= Joseph Browne (physician) =

Joseph Browne (fl. 1706), was an English physician, generally described as a charlatan and hack writer.

==Life==

He has been identified with a Joseph Browne of Jesus College, Cambridge, who proceeded M.B. 1695; he assumed the title M.D.

In 1706 he was twice convicted for libelling Queen Anne's administration. The first of these occasions, when he was fined forty marks and ordered to stand in the pillory, was for the publication of The Country Parson's Honest Advice to that judicious and worthy Minister of State my Lord Keeper. In a letter addressed to Secretary Robert Harley, 'occasioned by his late commitment to Newgate,' he denies the authorship of this pamphlet, of which at the same time he gives an explanation. He also speaks of Harley as having 'not only treated him like a patriot, but given him friendly advice.' He was again fined forty marks and ordered to stand in the pillory twice.

==Works==

He was an industrious writer with an obscure and rambling style. He wrote and lectured against William Harvey's theory of the circulation of the blood, and he continued The Examiner after it had been dropped by Delarivier Manley, who had succeeded Jonathan Swift.

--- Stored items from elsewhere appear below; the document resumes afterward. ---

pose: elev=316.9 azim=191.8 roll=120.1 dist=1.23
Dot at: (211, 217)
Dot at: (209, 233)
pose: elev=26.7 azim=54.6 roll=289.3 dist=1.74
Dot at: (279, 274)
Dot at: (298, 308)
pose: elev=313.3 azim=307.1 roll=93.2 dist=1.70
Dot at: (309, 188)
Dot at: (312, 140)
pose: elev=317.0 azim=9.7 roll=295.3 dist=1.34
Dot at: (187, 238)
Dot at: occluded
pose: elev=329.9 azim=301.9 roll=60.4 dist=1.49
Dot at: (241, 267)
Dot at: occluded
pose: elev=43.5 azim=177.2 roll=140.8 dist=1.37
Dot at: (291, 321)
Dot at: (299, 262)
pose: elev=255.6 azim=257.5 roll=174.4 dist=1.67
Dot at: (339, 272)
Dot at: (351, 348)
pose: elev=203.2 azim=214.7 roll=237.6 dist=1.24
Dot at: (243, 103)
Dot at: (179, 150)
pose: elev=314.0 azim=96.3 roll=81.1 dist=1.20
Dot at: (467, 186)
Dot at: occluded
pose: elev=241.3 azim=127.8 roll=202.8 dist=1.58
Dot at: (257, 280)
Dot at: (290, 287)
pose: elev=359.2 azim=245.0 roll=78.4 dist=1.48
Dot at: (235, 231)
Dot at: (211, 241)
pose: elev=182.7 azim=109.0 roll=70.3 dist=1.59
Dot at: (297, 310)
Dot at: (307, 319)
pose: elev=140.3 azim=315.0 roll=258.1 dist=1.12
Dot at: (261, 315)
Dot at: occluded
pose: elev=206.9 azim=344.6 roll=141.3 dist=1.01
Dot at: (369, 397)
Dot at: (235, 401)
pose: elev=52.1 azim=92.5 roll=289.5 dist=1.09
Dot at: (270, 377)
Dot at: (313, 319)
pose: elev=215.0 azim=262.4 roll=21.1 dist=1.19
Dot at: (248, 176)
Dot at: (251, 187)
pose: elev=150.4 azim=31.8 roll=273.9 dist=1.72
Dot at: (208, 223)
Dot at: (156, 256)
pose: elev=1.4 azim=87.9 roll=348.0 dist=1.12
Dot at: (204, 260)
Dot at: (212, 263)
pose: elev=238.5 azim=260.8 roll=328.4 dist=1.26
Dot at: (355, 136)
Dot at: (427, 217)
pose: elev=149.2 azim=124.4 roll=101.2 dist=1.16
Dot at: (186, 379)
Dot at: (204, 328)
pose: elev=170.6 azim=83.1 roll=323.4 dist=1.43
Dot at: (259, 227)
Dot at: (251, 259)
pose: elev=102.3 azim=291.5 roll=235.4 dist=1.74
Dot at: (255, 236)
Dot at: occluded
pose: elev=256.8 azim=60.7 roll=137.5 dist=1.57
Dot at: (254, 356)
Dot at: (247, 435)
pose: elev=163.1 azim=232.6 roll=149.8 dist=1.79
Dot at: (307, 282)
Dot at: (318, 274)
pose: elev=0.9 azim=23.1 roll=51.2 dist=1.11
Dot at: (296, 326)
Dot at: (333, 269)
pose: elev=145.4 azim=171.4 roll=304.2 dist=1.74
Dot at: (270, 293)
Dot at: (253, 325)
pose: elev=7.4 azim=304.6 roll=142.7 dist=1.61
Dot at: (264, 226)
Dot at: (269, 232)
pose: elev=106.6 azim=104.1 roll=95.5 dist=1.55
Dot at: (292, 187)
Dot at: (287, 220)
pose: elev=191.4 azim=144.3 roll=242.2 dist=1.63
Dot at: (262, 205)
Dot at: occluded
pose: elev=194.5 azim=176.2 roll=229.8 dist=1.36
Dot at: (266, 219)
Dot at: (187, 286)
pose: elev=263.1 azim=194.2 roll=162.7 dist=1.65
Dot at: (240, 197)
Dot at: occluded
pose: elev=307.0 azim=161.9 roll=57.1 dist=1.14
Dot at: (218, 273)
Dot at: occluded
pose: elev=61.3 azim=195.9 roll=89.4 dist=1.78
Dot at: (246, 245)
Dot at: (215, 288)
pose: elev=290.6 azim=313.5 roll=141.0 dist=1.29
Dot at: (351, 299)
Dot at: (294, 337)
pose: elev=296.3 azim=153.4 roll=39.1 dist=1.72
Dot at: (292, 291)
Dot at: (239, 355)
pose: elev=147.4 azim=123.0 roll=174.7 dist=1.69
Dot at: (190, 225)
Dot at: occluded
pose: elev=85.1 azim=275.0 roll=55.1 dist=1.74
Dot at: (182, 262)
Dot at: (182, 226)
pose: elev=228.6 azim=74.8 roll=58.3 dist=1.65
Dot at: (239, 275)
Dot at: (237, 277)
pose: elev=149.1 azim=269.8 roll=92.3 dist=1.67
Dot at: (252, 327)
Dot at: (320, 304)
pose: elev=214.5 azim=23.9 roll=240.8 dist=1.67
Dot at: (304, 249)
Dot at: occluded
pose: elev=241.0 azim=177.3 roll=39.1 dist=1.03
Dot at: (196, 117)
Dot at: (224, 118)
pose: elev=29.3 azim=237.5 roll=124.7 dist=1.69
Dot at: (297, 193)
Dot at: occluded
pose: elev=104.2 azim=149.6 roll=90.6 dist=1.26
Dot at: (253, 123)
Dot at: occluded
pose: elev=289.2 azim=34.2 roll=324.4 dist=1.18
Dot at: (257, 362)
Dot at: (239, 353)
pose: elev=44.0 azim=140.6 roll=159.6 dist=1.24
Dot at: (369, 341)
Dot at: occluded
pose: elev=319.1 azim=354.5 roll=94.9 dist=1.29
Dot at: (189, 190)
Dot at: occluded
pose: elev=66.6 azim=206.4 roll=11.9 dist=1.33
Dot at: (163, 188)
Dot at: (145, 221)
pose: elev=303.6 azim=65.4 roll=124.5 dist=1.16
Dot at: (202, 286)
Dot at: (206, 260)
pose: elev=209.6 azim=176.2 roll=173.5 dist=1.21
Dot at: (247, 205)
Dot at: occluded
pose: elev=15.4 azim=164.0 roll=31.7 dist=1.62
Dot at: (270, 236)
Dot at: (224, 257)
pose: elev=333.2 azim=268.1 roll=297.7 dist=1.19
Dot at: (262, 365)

He sought patronage, and was bold and importunate. His 'Modern Practice of Physick vindicated' (two parts, 1703–4) is dedicated to the Duke of Leeds without permission. He dedicated his 'Lecture of Anatomy against the Circulation of the Blood' (1701) to 'His Excellency Heer Vrybergen, Envoy Extraordinary from the States-General.' His 'Practical Treatise of the Plague' (1720) has a prefatory epistle to Richard Mead, and his last known publication, also on the plague, was addressed to the president and members of the Royal College of Physicians, with which he was not affiliated. Beyond the date of this publication (1721) there is no trace of him.

Browne produced an edition of the Latin casebooks of Théodore de Mayerne which includes details of medical treatments given to several courtiers, documents concerning the final illness of Prince Henry, and a journal of his consultations with Anne of Denmark and Henrietta Maria. The edition is some respects unreliable with misleading punctuation.